As for Mussolini’s supposed statement, the anti-fascist organization Political Research Associates has exposed it as a total myth:
“ ‘Fascism should more properly be called corporatism because it is the merger of state and corporate power.’ — Benito Mussolini. [This quote] is generally attributed to an article written by Mussolini in the 1932 Enciclopedia Italiana with the assistance of Giovanni Gentile, the editor. The quote, however, does not appear in the Enciclopedia Italiana in the original Italian. It does not appear in the official English translation of that article: Benito Mussolini, 1935, ‘The Doctrine of Fascism,’ (Firenze: Vallecchi Editore). And it does not appear in the longer treatment of the subject by Mussolini in: Benito Mussolini, 1935, “Fascism: Doctrine and Institutions,” (Rome: ‘Ardita’ Publishers). Where the quote comes from remains a mystery, and while it is possible Mussolini said it someplace at some time, a number of researchers have been unable to find it after months of research. It is unlikely that Mussolini ever made this statement because it contradicts most of the other writing he did on the subject of corporatism and corporations. When Mussolini wrote about corporatism, he was not writing about modern commercial corporations. He was writing about a form of vertical syndicalist corporatism based on early guilds. The article on Wikipedia on Corporatism explains this rather well.”
In my next post, I will continue with more reflections on key words and phrases (including some of my own invention and/or particular use) and their meaning relative to the Trumpist-fascist nightmare that is now descending with more horrific weight than ever before on the people of the United States and the world: eco-fascism, pandemo-fascism, Amerikaner, Trumpenleft, Weimar Democrats, and Vichy Democrats.
Endnote
Carl Boggs, Fascism Old and New: American Politics at the Crossroads (New York: Routledge, 2018), 69.
Excellent! We need to understand that fascism can manifest itself in different ways at different times and under different circumstances. The US has been in many ways fascist, but it is not exactly like German, Italian, Spanish, Japanese, or Argentine fascism in the period 1976-1983, for examples, or a number of other countries. Plus, as powerful as those countries were, they never equaled the US in its hegemony and military force, although Germany was considerable in its impact and destructiveness, especially. The US is pretty much unique in terms of long-term force and reach, as well as in its way of dominating. This is what makes it particularly dangerous. Paul's article and explanations makes all of this clear in a relatively brief and comprehensible way, showing what US fascism is in its Trumpian form.

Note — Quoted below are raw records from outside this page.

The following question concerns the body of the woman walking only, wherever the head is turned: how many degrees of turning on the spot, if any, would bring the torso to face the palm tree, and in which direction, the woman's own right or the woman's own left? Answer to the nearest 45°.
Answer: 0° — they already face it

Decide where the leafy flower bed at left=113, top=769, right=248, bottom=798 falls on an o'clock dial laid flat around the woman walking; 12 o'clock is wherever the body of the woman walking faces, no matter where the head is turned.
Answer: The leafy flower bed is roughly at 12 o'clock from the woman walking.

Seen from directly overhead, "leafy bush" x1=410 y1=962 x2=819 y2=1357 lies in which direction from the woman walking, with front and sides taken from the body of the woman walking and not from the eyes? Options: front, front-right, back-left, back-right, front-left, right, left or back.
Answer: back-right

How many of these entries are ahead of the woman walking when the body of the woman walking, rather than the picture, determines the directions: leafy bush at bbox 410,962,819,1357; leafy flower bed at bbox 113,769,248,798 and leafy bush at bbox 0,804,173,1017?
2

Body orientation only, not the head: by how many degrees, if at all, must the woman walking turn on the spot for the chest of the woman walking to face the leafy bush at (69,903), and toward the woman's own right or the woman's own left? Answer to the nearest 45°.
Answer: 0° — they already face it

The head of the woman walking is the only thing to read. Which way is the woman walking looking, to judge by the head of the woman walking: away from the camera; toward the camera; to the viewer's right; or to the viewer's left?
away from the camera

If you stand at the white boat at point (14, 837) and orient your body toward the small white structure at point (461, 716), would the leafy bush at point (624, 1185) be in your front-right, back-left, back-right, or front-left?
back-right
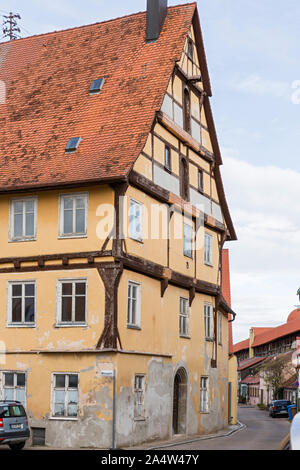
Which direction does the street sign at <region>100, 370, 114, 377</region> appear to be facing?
toward the camera

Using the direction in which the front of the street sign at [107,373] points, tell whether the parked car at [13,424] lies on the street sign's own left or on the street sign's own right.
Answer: on the street sign's own right
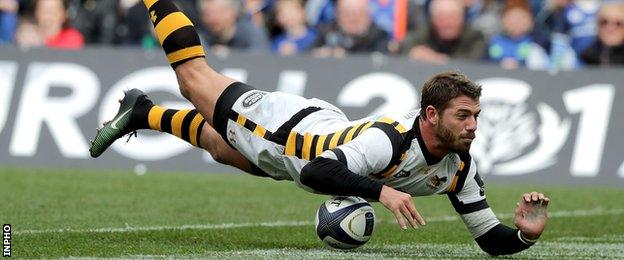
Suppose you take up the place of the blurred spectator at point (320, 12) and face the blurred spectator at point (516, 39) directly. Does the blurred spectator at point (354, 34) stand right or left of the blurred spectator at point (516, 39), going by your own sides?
right

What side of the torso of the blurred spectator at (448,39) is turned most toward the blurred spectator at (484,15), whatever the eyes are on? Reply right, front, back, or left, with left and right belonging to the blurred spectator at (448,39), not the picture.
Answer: back

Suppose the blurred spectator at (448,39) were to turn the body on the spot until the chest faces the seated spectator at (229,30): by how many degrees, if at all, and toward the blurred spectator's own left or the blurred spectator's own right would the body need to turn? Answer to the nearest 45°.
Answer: approximately 90° to the blurred spectator's own right

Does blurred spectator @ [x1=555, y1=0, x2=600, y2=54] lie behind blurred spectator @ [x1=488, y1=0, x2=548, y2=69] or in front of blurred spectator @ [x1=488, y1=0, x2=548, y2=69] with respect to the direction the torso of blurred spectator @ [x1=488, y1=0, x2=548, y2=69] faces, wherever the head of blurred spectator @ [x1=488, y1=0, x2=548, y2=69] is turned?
behind

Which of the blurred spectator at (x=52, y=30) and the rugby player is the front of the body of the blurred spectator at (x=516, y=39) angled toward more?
the rugby player

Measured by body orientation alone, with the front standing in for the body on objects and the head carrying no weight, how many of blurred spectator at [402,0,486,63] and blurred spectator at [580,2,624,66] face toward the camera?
2

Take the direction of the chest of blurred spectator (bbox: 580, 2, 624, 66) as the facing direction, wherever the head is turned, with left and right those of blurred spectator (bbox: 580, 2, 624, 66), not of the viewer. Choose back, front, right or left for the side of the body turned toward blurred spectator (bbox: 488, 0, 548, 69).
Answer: right

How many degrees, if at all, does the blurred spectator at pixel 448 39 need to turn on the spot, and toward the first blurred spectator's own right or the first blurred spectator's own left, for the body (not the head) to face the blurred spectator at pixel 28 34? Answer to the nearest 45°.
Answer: approximately 90° to the first blurred spectator's own right

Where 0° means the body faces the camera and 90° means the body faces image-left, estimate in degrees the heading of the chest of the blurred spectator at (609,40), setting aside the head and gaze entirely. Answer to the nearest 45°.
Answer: approximately 0°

Many here in the "good ole yewnited states of amnesia, oops, I mean amerika ,have no idea what horrors are on the horizon, partly because it's it's deliberately not stated on radio, TV and newspapers esp. NYT and WSJ. Many others around the world can see it partially because they are not so brainwashed by media, advertising slogans and ignorance of history. but most have no idea of what horrors are rapidly coming our way.